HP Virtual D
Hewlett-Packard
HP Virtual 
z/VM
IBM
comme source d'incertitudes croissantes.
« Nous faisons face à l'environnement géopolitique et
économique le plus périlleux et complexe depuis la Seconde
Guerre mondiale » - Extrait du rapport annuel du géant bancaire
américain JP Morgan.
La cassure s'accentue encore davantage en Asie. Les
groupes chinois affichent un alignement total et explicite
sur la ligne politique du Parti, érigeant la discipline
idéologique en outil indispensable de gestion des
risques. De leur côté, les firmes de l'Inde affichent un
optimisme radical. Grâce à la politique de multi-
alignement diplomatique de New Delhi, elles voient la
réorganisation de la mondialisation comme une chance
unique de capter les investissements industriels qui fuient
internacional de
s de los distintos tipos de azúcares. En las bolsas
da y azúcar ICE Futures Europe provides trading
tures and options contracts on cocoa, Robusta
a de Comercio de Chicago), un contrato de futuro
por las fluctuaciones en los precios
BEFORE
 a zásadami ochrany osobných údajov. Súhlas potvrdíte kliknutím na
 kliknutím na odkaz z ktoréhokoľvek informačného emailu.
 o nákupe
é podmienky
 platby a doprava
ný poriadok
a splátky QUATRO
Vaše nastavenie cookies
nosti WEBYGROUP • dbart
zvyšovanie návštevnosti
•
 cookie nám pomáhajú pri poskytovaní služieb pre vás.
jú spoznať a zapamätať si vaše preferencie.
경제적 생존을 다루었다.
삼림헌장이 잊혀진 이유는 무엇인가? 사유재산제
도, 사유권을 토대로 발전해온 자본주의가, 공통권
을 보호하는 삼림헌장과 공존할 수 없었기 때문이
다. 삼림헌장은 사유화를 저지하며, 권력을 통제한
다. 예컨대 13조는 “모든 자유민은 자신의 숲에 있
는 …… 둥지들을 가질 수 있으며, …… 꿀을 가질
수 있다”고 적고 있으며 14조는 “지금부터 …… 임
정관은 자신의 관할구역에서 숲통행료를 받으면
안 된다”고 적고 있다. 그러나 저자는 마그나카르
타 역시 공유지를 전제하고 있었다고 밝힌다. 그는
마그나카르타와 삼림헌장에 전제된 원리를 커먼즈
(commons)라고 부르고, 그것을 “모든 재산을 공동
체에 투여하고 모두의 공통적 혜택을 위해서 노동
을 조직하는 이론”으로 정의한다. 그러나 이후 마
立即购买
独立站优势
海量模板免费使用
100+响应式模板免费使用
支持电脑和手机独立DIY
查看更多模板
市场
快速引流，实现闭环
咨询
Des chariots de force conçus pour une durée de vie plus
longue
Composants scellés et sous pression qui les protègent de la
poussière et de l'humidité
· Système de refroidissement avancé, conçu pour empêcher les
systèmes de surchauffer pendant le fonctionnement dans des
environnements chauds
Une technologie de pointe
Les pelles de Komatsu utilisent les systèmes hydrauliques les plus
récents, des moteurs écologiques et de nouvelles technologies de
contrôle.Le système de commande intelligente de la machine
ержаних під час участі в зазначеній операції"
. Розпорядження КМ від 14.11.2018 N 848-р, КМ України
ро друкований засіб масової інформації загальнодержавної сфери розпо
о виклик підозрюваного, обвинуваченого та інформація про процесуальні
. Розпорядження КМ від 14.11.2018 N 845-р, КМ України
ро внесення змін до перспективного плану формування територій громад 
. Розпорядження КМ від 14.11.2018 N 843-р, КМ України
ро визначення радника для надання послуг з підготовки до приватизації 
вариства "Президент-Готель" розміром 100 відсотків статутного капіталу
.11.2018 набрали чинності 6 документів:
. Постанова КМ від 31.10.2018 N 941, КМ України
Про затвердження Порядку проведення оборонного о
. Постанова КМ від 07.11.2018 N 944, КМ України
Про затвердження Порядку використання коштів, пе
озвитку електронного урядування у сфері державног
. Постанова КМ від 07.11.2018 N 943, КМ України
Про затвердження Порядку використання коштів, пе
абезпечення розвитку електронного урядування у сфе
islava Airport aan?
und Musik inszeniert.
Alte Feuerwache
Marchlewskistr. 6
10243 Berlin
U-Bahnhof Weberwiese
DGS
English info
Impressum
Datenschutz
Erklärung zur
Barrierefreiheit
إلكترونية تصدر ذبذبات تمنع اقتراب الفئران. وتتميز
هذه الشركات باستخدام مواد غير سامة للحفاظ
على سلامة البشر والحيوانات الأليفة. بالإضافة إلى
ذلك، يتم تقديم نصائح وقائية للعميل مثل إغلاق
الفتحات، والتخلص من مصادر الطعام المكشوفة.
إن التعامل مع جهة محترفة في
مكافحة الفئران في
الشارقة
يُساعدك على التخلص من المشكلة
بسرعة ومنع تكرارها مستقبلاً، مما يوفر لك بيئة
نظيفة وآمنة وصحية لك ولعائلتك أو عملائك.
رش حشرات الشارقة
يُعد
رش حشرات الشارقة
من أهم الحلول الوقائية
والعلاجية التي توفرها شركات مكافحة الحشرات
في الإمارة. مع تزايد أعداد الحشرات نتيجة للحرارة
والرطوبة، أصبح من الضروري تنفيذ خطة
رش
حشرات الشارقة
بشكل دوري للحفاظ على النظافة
# # # #
● **Task description**
Copy out every line in the entries above that contains the string "للحفاظ", matching case exactly.

● **Result of this exercise**
هذه الشركات باستخدام مواد غير سامة للحفاظ
بشكل دوري للحفاظ على النظافة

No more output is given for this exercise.